(Limb landmark coordinates)
• • • •
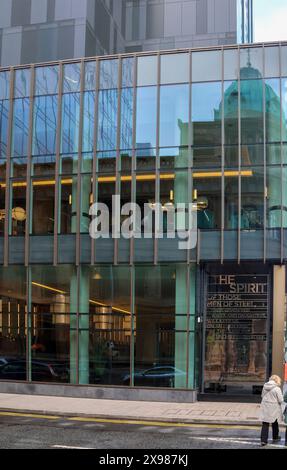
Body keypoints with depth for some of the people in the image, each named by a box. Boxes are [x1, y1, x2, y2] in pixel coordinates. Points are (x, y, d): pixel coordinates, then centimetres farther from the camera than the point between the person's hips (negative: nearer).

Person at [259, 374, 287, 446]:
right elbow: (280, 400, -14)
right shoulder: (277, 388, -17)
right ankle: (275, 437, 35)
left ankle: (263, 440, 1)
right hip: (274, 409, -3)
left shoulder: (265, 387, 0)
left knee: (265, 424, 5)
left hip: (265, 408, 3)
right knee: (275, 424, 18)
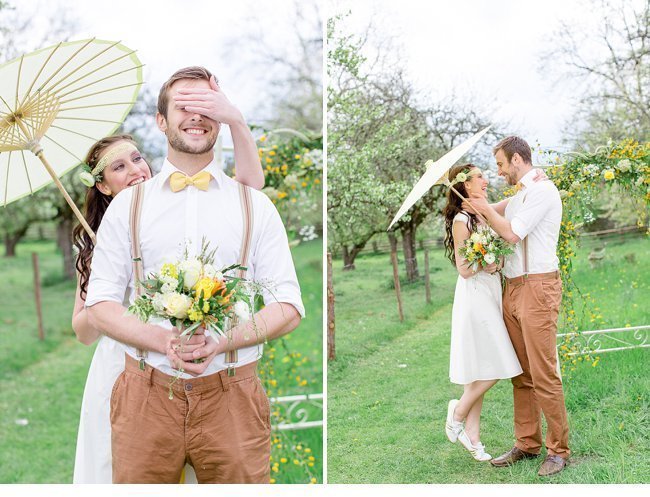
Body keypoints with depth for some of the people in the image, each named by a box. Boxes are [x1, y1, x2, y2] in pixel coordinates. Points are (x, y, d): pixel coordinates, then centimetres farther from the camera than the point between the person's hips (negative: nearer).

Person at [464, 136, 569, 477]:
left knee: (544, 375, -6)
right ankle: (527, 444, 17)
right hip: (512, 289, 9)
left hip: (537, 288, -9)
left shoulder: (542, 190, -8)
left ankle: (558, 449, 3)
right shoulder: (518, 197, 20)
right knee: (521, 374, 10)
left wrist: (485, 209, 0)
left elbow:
• • • •
Task prompt: From the start of the listing through the line with "left ankle: (263, 440, 1)", replace "ankle" with "foot" and change nothing else. Give back only those lines, without the pictures.

Expected answer:
Body keypoints with depth for some of the people in the image, each named by a box. Boxes are [x1, y1, x2, y2] in pixel coordinates. Points are (x, y, d): pixel coordinates, then centimetres farther from the camera than the point between the person's hips (negative: nearer).

Person at [259, 374, 287, 446]:
right elbow: (280, 400, -14)
right shoulder: (277, 388, -17)
right foot: (275, 437, 35)
left foot: (263, 440, 1)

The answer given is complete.